Prime Minister Mahathir Mohamad plunged the US$100 billion (S$137 billion) Forest City property project, being developed by Chinese company Country Garden and the Johor state, into uncertainty when he said last week foreigners would be barred from buying properties at the project. 

However earlier this week,  Mahathir wheeled back on this, and said foreigners can buy residential units at Forest City, which is being built on four man-made islands in the Strait of Johor facing Singapore's Tuas, but they would not be issued visas to live there.

Now frantic discussions are ongoing between the State, the Federal government, and developers. 

Chinese buyers account for about two-thirds of Forest City units sold so far. A fifth are from Malaysia and the rest from 22 other countries.  

"One thing is certain, that city that is going to be built cannot be sold to foreigners… We are not going to give visas for people to come and live here. Our objection is because it was built for foreigners, not built for Malaysians. Most Malaysians are unable to buy those flats,” said Mahathir Mohamad in a press conference held at Kuala Lumpur. 

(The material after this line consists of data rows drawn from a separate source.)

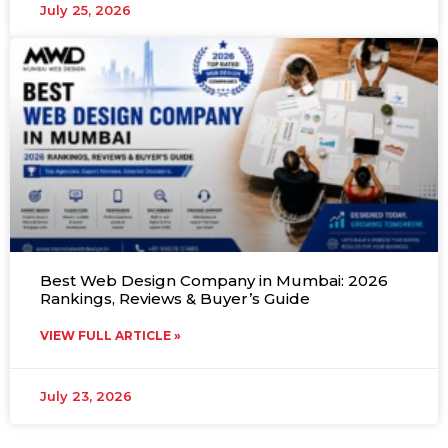
July 25, 2026
Best Web Design Company in Mumbai: 2026
Rankings, Reviews & Buyer’s Guide
VIEW FULL ARTICLE »
July 23, 2026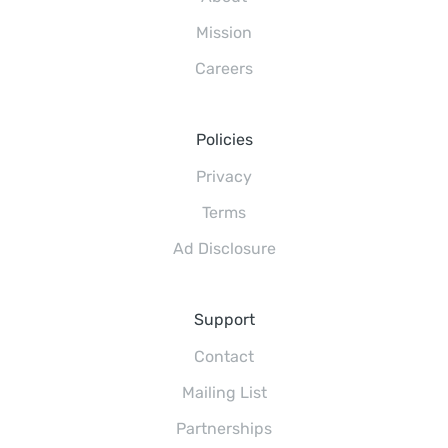
Mission
Careers
Policies
Privacy
Terms
Ad Disclosure
Support
Contact
Mailing List
Partnerships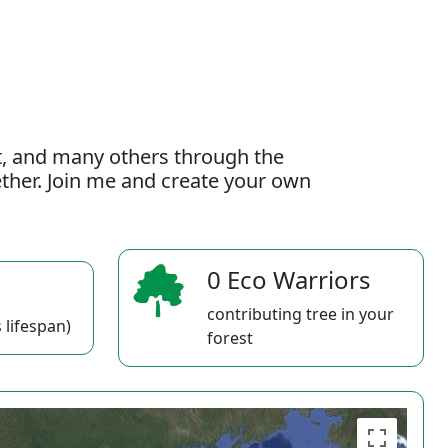
t, and many others through the
gether. Join me and create your own
0 Eco Warriors
contributing tree in your
 lifespan)
forest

Mahathir Mohamad is 93 years old. 

Forest City is a 60-40 joint venture between Country Garden and a company controlled by the Johor royal family. It will be built on four artificial islands, just north of Tuas, within 30 years.

In a response, Country Garden released a statement saying that the company is currently in touch with the Prime Minister's Office for clarifications, as they believe Tun Mahathir's comments might have been taken out of context in certain media reports.

In a statement, PM Mahathir’s office said the nation welcomes all tourists, including those from China, as well as foreign direct investment that “contributes to the transfer of technology, provides employment for locals and the setting up of industries.” The statement didn’t refer to Forest City.

Malaysia is the latest country to put restrictions on home purchases by foreign buyers. New Zealand banned most foreigners from buying existing homes earlier this month. Similar restrictions have been imposed on foreign buyers in several cities in Australia, in Canada and in Hong Kong recently.